In spite of the somewhat reductive nature of the work, the transient nature of WISH made the project fairly unique. The ongoing pressure to reduce art’s reliance on government funding, combined with an emphasis on longevity and legacy to ensure monetary value, often make time-based visual art rare beyond the projects of designated gallery spaces. With Belfast Festival at Queens slashed corporate and European funding in 2014, further departures from the permanence of the council-placed tender application may be once more placed further out of reach – and yet, as scale reduces and tacts must change, can we at least place more trust in an appetite for subtle, nuanced public artwork?

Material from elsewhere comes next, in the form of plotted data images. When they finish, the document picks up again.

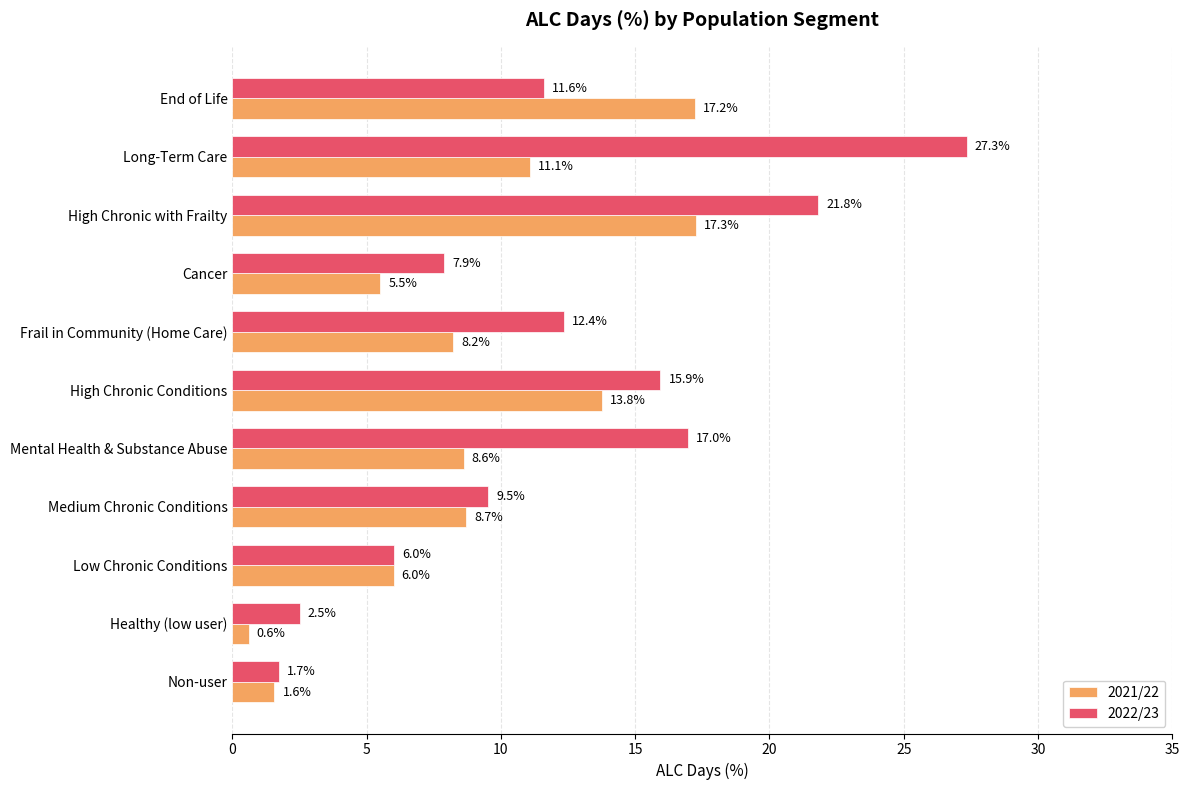

Which series has the largest total across all categories?

2022/23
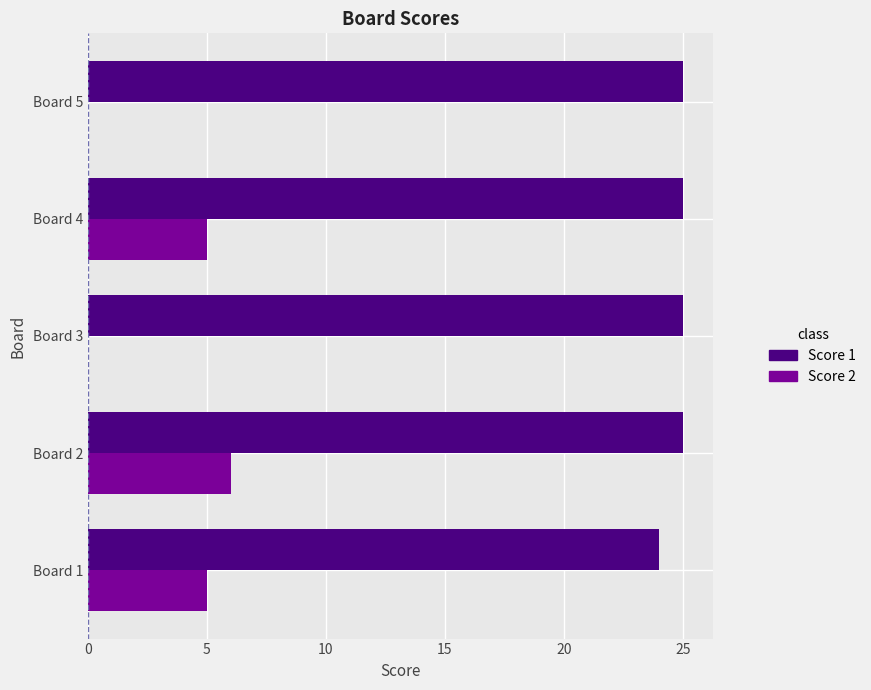

What is the total value across all series at Board 2?

31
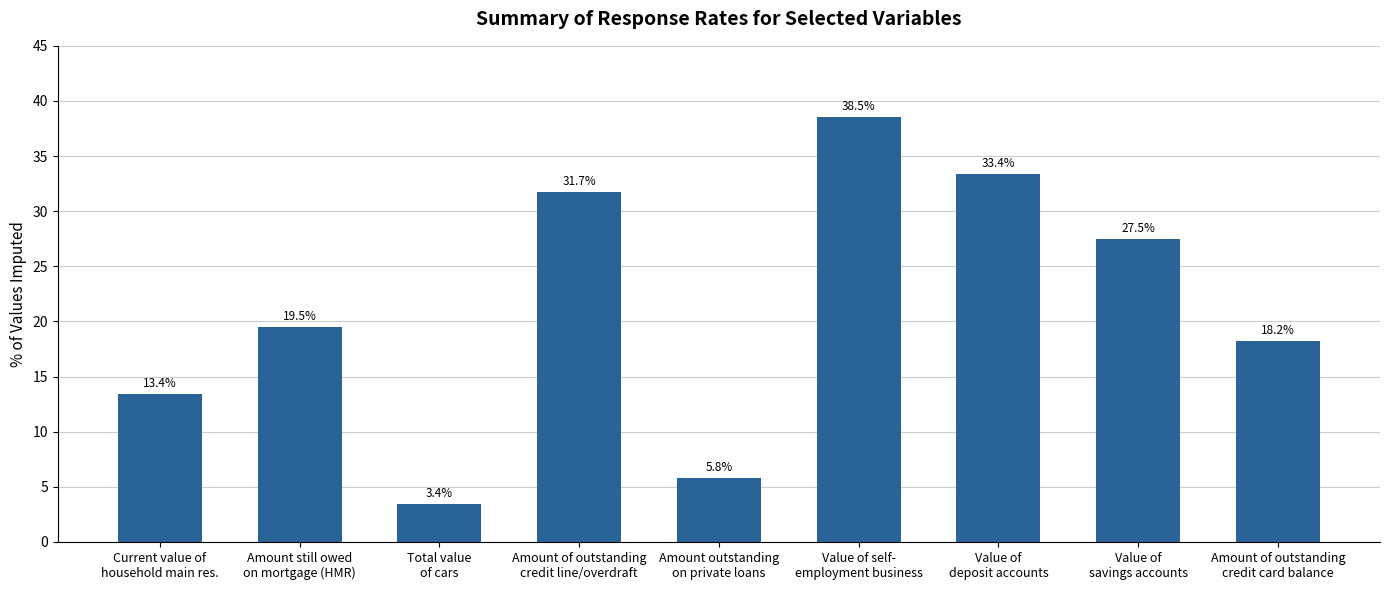

At which label does the data first exceed 19?

Amount still owed
on mortgage (HMR)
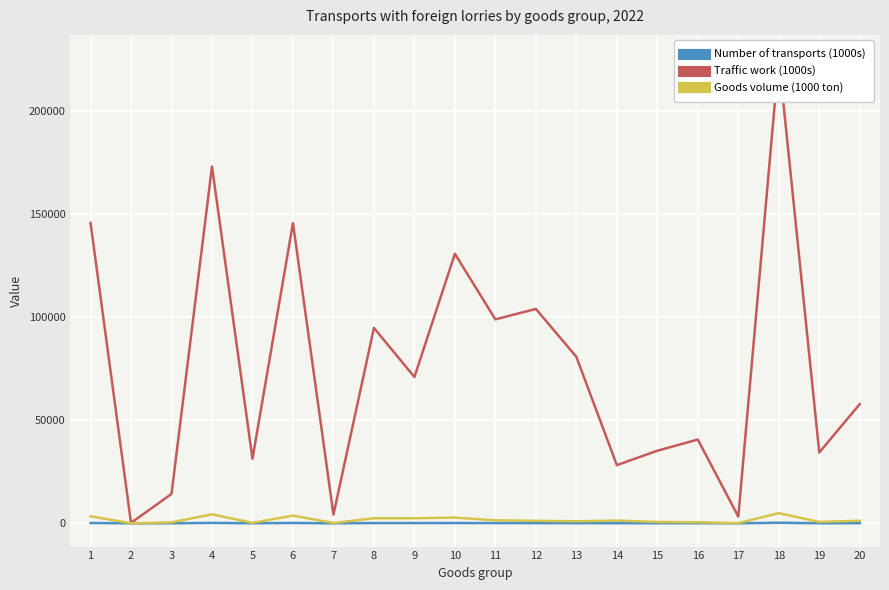

Is the value of Goods volume (1000 ton) at 19 greater than the value of Traffic work (1000s) at 3?

No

The misalignment between public art and the individual deepens when considered alongside the way in which the majority of artists in Belfast actually work: often adopting a personal scale to some degree, and wary of permanence and art as a definition and full stop. With so little progression in thinking for public work beyond the hazy concept of Hope For The Future, artists working on the ground have instead built upon the platitudes so monumentously presented to explore their deeper implications.
In the debate surrounding the WISH project, artists and writers Daniel Jewebury and Dan Shipsides shaped an argument against generic statements of post-conflict in both the Public Art in Belfast website and the Queen’s festival website. In bringing a discontent to light this at least introduces the possibility of a different sensitivity in new publicly funded commissions.
Until tenders are pursued that adopt a new approach for public art in Belfast, artists can at least interrupt what already exists. Jacqueline Holt’s photo WORLDCLASS (Streetview)] 2013, plays visually with the concepts surrounding the PR language and graphics of public art. Taking the medium in which we most prominently experience the city’s mostly inaccessible public art – ironically, the digital photograph – Holt’s ground-level view of WISH is a tongue-in-cheek question of what’s present, experienced and spoken in this rhetoric.
Tonya McMullan has also worked with a playful response to the officiousness of public art, staging an intervention at The Spirit of Belfast. When the structure was blocked off, undergoing assessment due to its failing self-support, the artist added her own disruption to the piece. With Critical Fail, 2011 McMullan, like Holt, aligns global and digital notions with specific spatial politics. Playing on the popular “fail” meme, the intervention is made to be photographed and circulated online – not unlike the sculpture itself, or indeed, most other pieces of public art, in a city so aware of hypothetical eyes that look in.